Click on a thumbnail graphic to view a gallery of snowpack data from the NRCS.
From 9News.com (Maya Rodriquez):
When the winter wonderland in the mountains fades away come spring and summer, the liquid it leaves behind will make its way into a series of reservoirs, rivers and streams across the state.
“That’s a major part of our management of our water supply,” said Travis Thompson, spokesperson for Denver Water. “Eighty percent of Denver’s water comes from mountain snowpack.”
Right now, that snowpack is booming. For two of the main basins Denver Water relies on, it’s well above average: 140-percent for the Colorado River watershed and 133-percent for the South Platte, compared to where we would normally be at this time of year.
“For Denver Water, all snow is a great thing,” Thompson said.
Not all snow is created equal, though. Water managers say some snow is “juicier” than others – meaning, it carries a higher water content. That’s what we’ve seen in the snowfall of the past few days. The difference between so called “juicy” snow versus “fluffy” snow can be a big one when it comes to our water supply. “Juicy” snowfall contains about twice as much water, as the same number of inches of “fluffy” snow.

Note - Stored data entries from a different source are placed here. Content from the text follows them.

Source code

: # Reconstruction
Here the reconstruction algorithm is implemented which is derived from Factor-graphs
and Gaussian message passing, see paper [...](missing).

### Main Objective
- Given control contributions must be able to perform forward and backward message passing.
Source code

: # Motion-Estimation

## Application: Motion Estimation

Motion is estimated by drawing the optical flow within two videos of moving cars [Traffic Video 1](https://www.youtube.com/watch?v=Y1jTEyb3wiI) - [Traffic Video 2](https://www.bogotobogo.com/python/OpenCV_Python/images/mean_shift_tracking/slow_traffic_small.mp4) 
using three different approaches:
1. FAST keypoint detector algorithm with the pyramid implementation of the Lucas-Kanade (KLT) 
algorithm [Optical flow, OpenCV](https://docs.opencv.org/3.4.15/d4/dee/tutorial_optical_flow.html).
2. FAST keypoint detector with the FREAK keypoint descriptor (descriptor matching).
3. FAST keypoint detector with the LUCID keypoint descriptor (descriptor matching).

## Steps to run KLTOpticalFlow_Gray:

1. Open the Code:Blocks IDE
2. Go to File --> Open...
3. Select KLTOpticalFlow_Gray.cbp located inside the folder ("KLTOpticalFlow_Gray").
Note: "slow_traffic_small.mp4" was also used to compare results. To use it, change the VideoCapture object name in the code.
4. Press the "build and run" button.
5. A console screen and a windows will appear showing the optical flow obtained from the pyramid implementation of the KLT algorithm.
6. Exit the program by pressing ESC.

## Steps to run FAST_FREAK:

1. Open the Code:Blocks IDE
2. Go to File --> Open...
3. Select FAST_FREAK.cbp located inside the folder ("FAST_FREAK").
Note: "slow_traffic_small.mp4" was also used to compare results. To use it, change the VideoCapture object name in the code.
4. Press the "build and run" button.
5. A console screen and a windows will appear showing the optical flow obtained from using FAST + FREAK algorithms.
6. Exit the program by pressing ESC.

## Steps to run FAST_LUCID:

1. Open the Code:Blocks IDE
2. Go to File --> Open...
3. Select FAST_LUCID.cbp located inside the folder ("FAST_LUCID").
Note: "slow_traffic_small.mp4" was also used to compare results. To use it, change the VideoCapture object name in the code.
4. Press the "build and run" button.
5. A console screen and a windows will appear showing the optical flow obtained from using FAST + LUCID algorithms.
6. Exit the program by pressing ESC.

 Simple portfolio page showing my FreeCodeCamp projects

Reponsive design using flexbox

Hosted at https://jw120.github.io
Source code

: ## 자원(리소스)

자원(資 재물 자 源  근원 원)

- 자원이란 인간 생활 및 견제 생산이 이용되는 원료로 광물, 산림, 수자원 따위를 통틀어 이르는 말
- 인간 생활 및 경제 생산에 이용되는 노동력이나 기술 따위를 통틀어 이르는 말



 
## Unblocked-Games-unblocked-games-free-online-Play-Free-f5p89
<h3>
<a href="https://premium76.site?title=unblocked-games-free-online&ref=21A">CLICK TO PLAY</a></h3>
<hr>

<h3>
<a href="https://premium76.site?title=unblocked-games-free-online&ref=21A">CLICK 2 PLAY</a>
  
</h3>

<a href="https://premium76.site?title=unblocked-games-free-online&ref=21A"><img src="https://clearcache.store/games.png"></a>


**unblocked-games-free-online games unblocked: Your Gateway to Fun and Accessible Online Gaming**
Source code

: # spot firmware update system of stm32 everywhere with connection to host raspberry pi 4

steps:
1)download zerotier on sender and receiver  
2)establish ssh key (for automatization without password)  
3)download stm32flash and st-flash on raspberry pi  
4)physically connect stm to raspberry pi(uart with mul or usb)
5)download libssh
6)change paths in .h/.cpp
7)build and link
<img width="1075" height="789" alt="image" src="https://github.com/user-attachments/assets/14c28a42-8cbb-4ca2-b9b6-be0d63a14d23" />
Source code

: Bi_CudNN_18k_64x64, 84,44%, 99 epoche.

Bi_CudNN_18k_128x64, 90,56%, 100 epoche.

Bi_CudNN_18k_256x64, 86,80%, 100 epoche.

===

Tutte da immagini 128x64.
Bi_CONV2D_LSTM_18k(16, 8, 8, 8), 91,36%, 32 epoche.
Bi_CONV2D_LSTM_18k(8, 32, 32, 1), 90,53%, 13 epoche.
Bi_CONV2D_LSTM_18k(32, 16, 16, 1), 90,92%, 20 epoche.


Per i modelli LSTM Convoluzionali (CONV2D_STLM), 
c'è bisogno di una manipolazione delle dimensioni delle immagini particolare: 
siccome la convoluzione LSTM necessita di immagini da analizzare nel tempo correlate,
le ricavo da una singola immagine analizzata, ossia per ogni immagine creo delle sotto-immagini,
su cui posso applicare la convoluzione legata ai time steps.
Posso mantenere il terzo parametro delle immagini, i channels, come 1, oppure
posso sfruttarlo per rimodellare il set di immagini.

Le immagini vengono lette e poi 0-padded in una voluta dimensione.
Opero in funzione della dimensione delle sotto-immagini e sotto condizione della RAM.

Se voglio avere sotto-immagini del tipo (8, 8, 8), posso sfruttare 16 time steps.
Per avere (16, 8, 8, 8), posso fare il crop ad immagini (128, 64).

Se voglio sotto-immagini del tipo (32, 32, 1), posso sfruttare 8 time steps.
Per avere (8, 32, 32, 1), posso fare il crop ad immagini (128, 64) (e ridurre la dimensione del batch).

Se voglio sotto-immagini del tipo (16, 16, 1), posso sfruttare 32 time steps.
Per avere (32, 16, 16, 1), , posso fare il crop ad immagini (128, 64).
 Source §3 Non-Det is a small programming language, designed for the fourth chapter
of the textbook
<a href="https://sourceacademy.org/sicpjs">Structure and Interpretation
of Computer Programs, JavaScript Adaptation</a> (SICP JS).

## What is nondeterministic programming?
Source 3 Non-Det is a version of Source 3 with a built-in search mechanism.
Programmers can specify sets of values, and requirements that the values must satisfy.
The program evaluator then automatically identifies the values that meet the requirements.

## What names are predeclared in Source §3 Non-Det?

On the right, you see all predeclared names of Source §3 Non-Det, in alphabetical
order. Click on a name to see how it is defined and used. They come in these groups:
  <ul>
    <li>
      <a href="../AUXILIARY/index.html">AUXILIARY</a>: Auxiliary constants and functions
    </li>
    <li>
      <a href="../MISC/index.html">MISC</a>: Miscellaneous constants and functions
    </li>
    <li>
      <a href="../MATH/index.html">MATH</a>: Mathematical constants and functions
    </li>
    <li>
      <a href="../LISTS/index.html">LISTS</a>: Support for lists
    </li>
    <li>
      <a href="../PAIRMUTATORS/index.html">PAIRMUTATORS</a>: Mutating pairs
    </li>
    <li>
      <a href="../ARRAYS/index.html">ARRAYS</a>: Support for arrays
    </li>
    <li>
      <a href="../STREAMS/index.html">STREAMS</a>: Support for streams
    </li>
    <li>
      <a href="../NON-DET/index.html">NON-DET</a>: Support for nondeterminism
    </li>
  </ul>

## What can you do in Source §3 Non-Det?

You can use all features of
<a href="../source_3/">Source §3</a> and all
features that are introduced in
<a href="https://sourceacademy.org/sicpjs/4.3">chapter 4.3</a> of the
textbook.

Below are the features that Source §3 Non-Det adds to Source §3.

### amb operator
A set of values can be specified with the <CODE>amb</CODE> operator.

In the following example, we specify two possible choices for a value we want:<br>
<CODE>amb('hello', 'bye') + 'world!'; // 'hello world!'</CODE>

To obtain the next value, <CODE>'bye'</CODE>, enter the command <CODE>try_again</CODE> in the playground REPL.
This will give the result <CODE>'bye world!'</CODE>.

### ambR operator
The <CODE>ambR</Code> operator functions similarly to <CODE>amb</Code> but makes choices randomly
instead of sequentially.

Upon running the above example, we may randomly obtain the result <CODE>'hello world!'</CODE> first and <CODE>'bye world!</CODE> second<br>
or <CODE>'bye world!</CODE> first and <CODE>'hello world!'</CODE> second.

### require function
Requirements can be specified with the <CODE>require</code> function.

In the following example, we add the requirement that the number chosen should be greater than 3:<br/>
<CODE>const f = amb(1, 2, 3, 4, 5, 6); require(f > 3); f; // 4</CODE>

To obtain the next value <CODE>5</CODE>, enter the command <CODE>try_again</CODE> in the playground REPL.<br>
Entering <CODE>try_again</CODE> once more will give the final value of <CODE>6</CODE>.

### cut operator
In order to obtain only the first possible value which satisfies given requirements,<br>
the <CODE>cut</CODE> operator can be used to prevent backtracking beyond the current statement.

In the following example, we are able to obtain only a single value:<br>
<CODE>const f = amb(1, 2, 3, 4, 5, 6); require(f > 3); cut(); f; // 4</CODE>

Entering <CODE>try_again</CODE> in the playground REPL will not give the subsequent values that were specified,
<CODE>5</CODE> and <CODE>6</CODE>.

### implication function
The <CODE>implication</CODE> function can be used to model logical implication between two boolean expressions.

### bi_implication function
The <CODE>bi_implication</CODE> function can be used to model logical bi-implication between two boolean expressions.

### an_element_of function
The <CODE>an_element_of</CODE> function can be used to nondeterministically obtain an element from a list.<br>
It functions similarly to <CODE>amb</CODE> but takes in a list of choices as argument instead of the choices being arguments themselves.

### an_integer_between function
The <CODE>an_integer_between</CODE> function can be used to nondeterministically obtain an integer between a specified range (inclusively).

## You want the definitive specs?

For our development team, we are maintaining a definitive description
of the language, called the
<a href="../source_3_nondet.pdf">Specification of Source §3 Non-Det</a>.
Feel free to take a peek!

“So, the storms that we’re seeing right now, it’s a little bit warmer, which means it has a little more moisture in it,” Thompson said. “It’s less of that kind of fluffy, champagne powder if you will that doesn’t carry as much water with it.”
Is it possible to have too much snow, that can lead to too much runoff? Reservoirs were in good shape in 2014 and 2015, so it’s possible that this season’s massive snow could make reservoirs too full — but it’s still too early in the season to tell.
“Our goal is to be at 100-percent full for our reservoirs, once runoff season is over,” Thompson said. “So, we’re always adjusting levels to try and make sure that happens. Sometimes if you do see too much, we may have to do some releases earlier in the year to try, whether it’s preventing too much water at that time.”
If reservoirs get too much water, the only solution is releasing some of it – and that’s a delicate balance to keep water ready when we need it.
From The Glenwood Springs Post Independent (Ryan Summerlin) via The Aspen Times:
This has been a really unusual event, which has to do with the amount of snow and its water content, said Ethan Greene of the Colorado Avalanche Information Center.
The state has seen heavy precipitation over the past 10 days and significant, heavy snow came in fast over the past 24 to 48 hours, he said.
The high amount of water, from snow and freezing rain, means a huge amount of weight on the snowpack, Greene said…
In the meantime, the forecast shows more snow coming through Friday, so more [avalanche and rock slide] mitigation work will be required, CDOT officials said.